:: READING PASSAGE

Rachel and Lin:

We discussed Sun Tzu, and the nebulous history surrounding his life. What is difficult about using the internet to look up this figure is that, understandably given the thousands of years of history that separate then and now, there is more than one person with his name.

I started with Wikipedia. The article I link to here is apparently the article for the Chinese mathematician who wrote the book containing the Chinese Remainder Theorem. The claim, according to the article is that he was alive around 200-400 C.E. Unfortunately, this wiki article is a stub, but does note that with regard to Tzu's work, he investigated astronomy and diophantine equations. Many sources, however, seem to concur that very little, if anything at all, is known about Tzu.

With regard to the Chinese Remainder Theorem, Wikipedia has a very clear definition of the theorem. It also offers an example which I found helpful. I suggest that the reader be very careful at the end, as the last few sections are confusing to me.

::::

INSTRUCTION:
Reproduce the passage about Sun Tzu and the Chinese Remainder Theorem word for word, from its first line to its last.

:: DATA

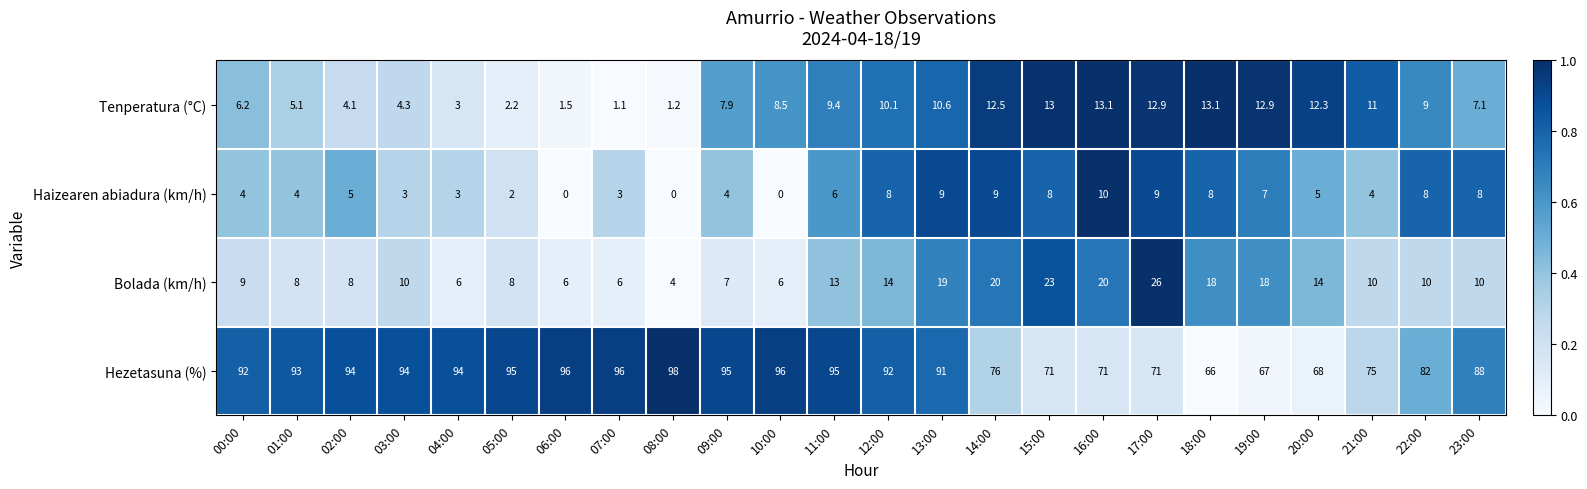

At which category is the sum across all series the highest?

13:00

::::

EXERCISE RESPONSE:
Rachel and Lin:

We discussed Sun Tzu, and the nebulous history surrounding his life. What is difficult about using the internet to look up this figure is that, understandably given the thousands of years of history that separate then and now, there is more than one person with his name.

I started with Wikipedia. The article I link to here is apparently the article for the Chinese mathematician who wrote the book containing the Chinese Remainder Theorem. The claim, according to the article is that he was alive around 200-400 C.E. Unfortunately, this wiki article is a stub, but does note that with regard to Tzu's work, he investigated astronomy and diophantine equations. Many sources, however, seem to concur that very little, if anything at all, is known about Tzu.

With regard to the Chinese Remainder Theorem, Wikipedia has a very clear definition of the theorem. It also offers an example which I found helpful. I suggest that the reader be very careful at the end, as the last few sections are confusing to me.